Good news reported in a recent Associated Press article about the AIDS infection rate in Haiti: Once the country with the highest rate of infection in the Western Hemisphere (Haiti is also the poorest country in the hemisphere), the rate of infection continues to drop precipitously. With the strong assistance of two nonprofits, the Boston-based Partners in Health and the Haitian group GHESKIO, infections have decreased by an estimated two-thirds since 1993.
Though such statistics are far from precise, particularly in a poor country like Haiti, the numbers we do have show AIDS now affects about 2.2 percent of adults among Haiti’s 9.5 million population. That is still too high, but better than some countries in the hemisphere like the Bahamas and Guyana, and far better than comparable poor countries in Sub-Saharan Africa, where some have rates in the double digits. “The Haitian AIDS community feels like they’re out in front of everyone else on this, and pretty much they are,” Judith Timyan, senior HIV/AIDS adviser for the U.S. Agency for International Development in Haiti told AP.
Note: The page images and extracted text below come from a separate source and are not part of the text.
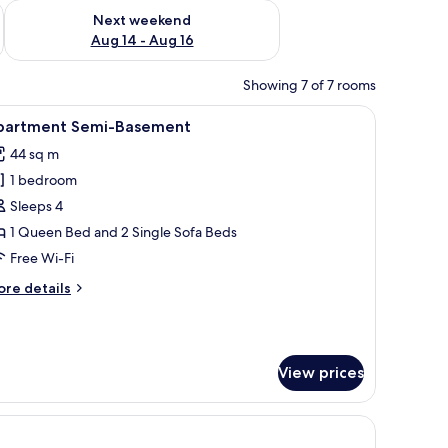
ug 7 - Aug 9
Check availability for next weekend Aug 14 - Aug 16
Next weekend
Aug 14 - Aug 16
Showing 7 of 7 rooms
o white pillows, and a stack of folded white towels on the foot of the bed. T
iew
A modern bedroom with a large bed, a wooden 
14
partment Semi-Basement
l
44 sq m
hotos
1 bedroom
or
partment
Sleeps 4
emi-
1 Queen Bed and 2 Single Sofa Beds
asement
Free Wi-Fi
ore
re details
tails
r
artment
mi-
View prices
asement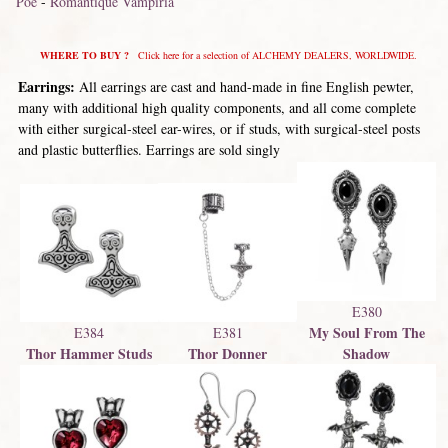
Poe
-
Romantique Vampiria
WHERE TO BUY ?
Click here for a selection of ALCHEMY DEALERS, WORLDWIDE.
Earrings:
All earrings are cast and hand-made in fine English pewter,
many with additional high quality components, and all come complete
with either surgical-steel ear-wires, or if studs, with surgical-steel posts
and plastic butterflies. Earrings are sold singly
E380
My Soul From The
E384
E381
Thor Hammer Studs
Thor Donner
Shadow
Experts credit the closing of private blood banks, the increasing use of AIDS drugs, the increasing use of condoms, and education as the key factors contributing to Haiti’s success.
Partners in Health, founded in 1983, by two Haitians and two Americans, is universally praised especially for its “accompagnateur” program, in which locals are paid to assist AIDS victims with both their medical treatment and prevention. GHESKIO’s tactics include distributing free phone cards to AIDS victims so they can stay in touch with medical clinics.